*** Block opens ***
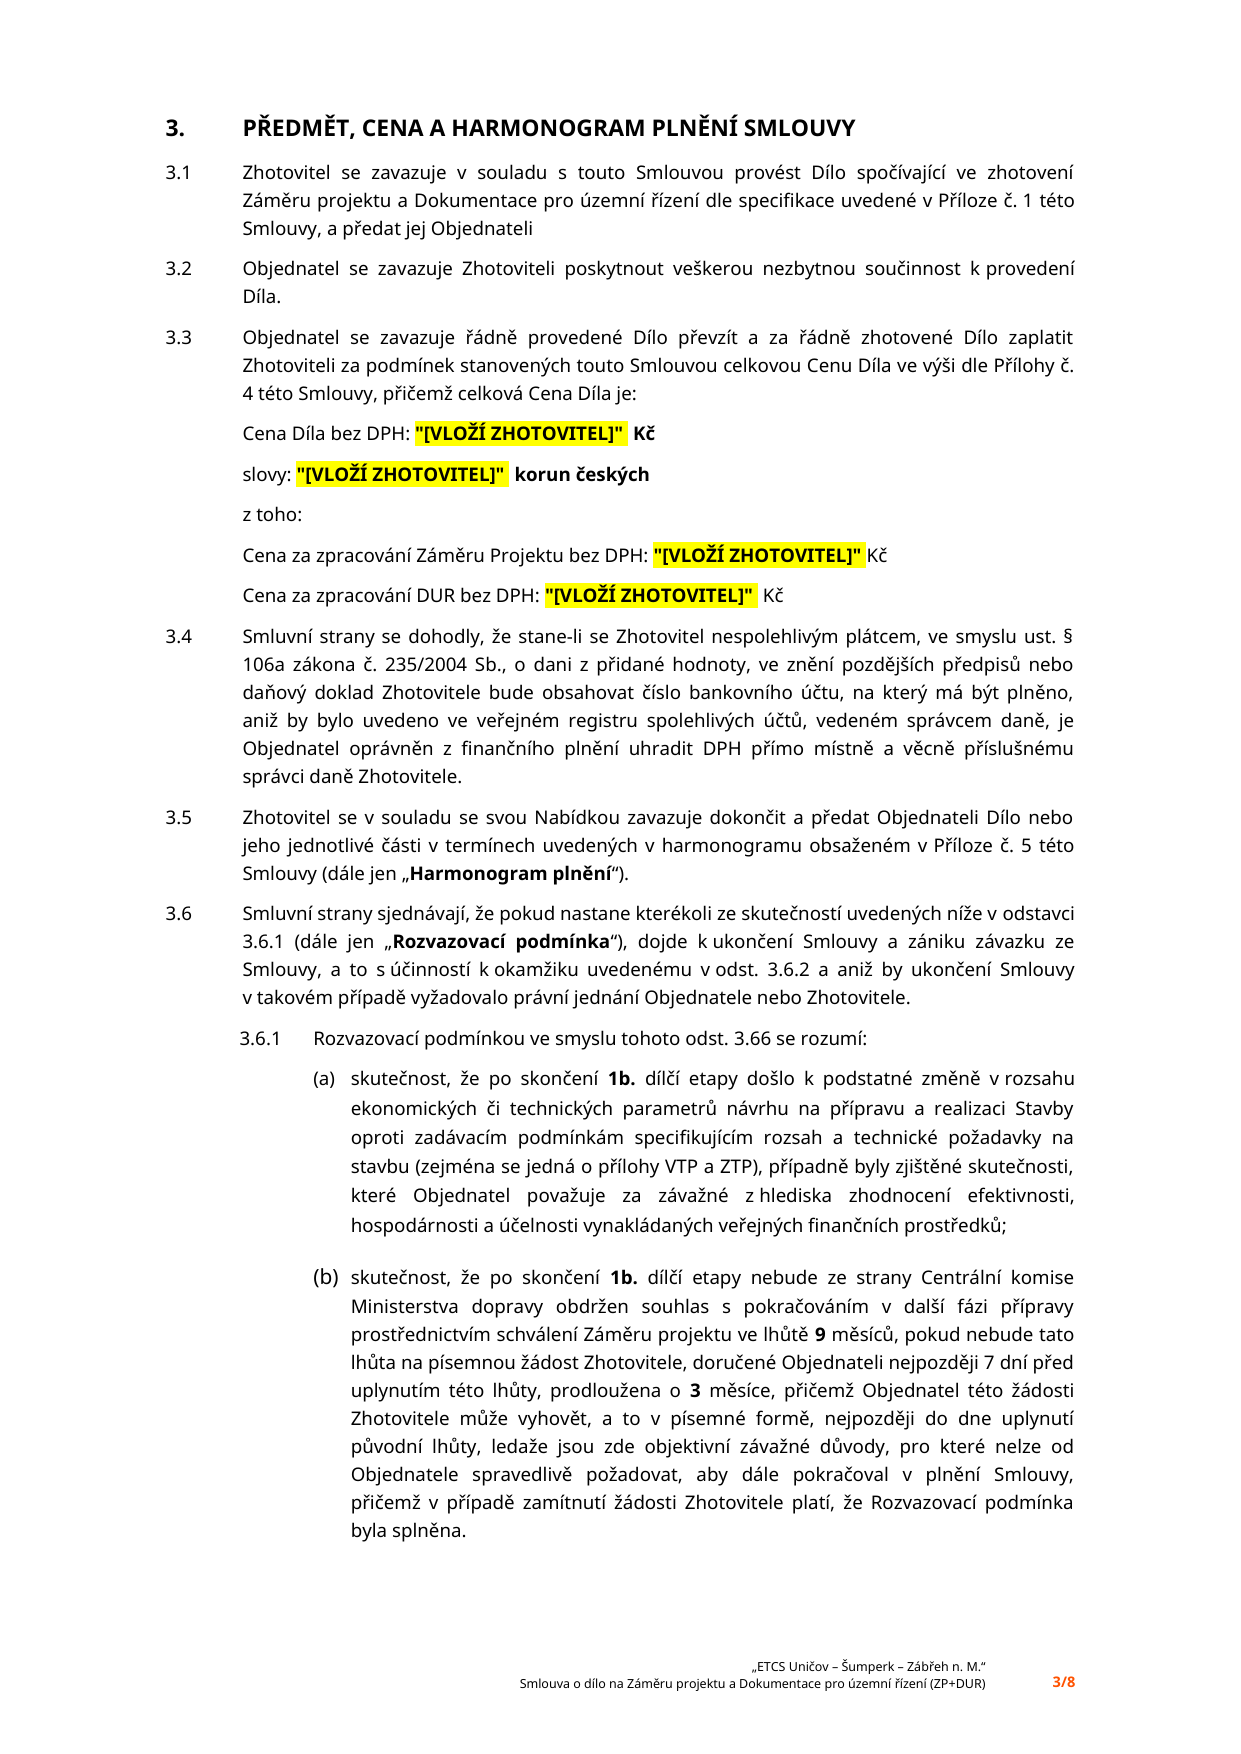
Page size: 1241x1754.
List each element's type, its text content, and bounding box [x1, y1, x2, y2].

text Zhotovitel se zavazuje v souladu s touto Smlouvou provést Dílo spočívající ve zhotovení Záměru projektu a Dokumentace pro územní řízení dle specifikace uvedené v Příloze č. 1 této Smlouvy, a předat jej Objednateli [165, 159, 1075, 241]
text Objednatel se zavazuje Zhotoviteli poskytnout veškerou nezbytnou součinnost k provedení Díla. [165, 256, 1075, 309]
list skutečnost, že po skončení 1b. dílčí etapy došlo k podstatné změně v rozsahu ekonomických či technických parametrů návrhu na přípravu a realizaci Stavby oproti zadávacím podmínkám specifikujícím rozsah a technické požadavky na stavbu (zejména se jedná o přílohy VTP a ZTP), případně byly zjištěné skutečnosti, které Objednatel považuje za závažné z hlediska zhodnocení efektivnosti, hospodárnosti a účelnosti vynakládaných veřejných finančních prostředků; [313, 1066, 1075, 1237]
text slovy: korun českých [242, 461, 296, 487]
text Objednatel se zavazuje řádně provedené Dílo převzít a za řádně zhotovené Dílo zaplatit Zhotoviteli za podmínek stanovených touto Smlouvou celkovou Cenu Díla ve výši dle Přílohy č. 4 této Smlouvy, přičemž celková Cena Díla je: [165, 324, 1075, 406]
text Rozvazovací podmínkou ve smyslu tohoto odst. 3.6 se rozumí: [239, 1025, 1075, 1051]
text Cena Díla bez DPH: Kč [628, 421, 1075, 446]
text Cena Díla bez DPH: Kč [242, 421, 415, 446]
text z toho: [242, 502, 1075, 527]
text Cena za zpracování DUR bez DPH: Kč [242, 583, 545, 608]
text Cena za zpracování Záměru Projektu bez DPH: Kč [866, 542, 1075, 568]
text PŘEDMĚT, CENA A HARMONOGRAM PLNĚNÍ SMLOUVY [165, 112, 1075, 143]
text Cena za zpracování DUR bez DPH: Kč [758, 583, 1075, 608]
text Smluvní strany se dohodly, že stane-li se Zhotovitel nespolehlivým plátcem, ve smyslu ust. § 106a zákona č. 235/2004 Sb., o dani z přidané hodnoty, ve znění pozdějších předpisů nebo daňový doklad Zhotovitele bude obsahovat číslo bankovního účtu, na který má být plněno, aniž by bylo uvedeno ve veřejném registru spolehlivých účtů, vedeném správcem daně, je Objednatel oprávněn z finančního plnění uhradit DPH přímo místně a věcně příslušnému správci daně Zhotovitele. [165, 623, 1075, 789]
text Cena za zpracování Záměru Projektu bez DPH: Kč [242, 542, 653, 568]
list Smluvní strany sjednávají, že pokud nastane kterékoli ze skutečností uvedených níže v odstavci 3.6.1 (dále jen „Rozvazovací podmínka“), dojde k ukončení Smlouvy a zániku závazku ze Smlouvy, a to s účinností k okamžiku uvedenému v odst. 3.6.2 a aniž by ukončení Smlouvy v takovém případě vyžadovalo právní jednání Objednatele nebo Zhotovitele. [165, 901, 1075, 1010]
text slovy: korun českých [509, 461, 1075, 487]
text Zhotovitel se v souladu se svou Nabídkou zavazuje dokončit a předat Objednateli Dílo nebo jeho jednotlivé části v termínech uvedených v harmonogramu obsaženém v Příloze č. 5 této Smlouvy (dále jen „Harmonogram plnění“). [165, 804, 1075, 886]
list skutečnost, že po skončení 1b. dílčí etapy nebude ze strany Centrální komise Ministerstva dopravy obdržen souhlas s pokračováním v další fázi přípravy prostřednictvím schválení Záměru projektu ve lhůtě 9 měsíců, pokud nebude tato lhůta na písemnou žádost Zhotovitele, doručené Objednateli nejpozději 7 dní před uplynutím této lhůty, prodloužena o 3 měsíce, přičemž Objednatel této žádosti Zhotovitele může vyhovět, a to v písemné formě, nejpozději do dne uplynutí původní lhůty, ledaže jsou zde objektivní závažné důvody, pro které nelze od Objednatele spravedlivě požadovat, aby dále pokračoval v plnění Smlouvy, přičemž v případě zamítnutí žádosti Zhotovitele platí, že Rozvazovací podmínka byla splněna. [313, 1262, 1075, 1543]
*** Block closes ***
*Your assignment*. Lines from the entries that contain the string "zpracování" are what must be copied.

*The answer*.
text Cena za zpracování DUR bez DPH: Kč [242, 583, 545, 608]
text Cena za zpracování Záměru Projektu bez DPH: Kč [866, 542, 1075, 568]
text Cena za zpracování DUR bez DPH: Kč [758, 583, 1075, 608]
text Cena za zpracování Záměru Projektu bez DPH: Kč [242, 542, 653, 568]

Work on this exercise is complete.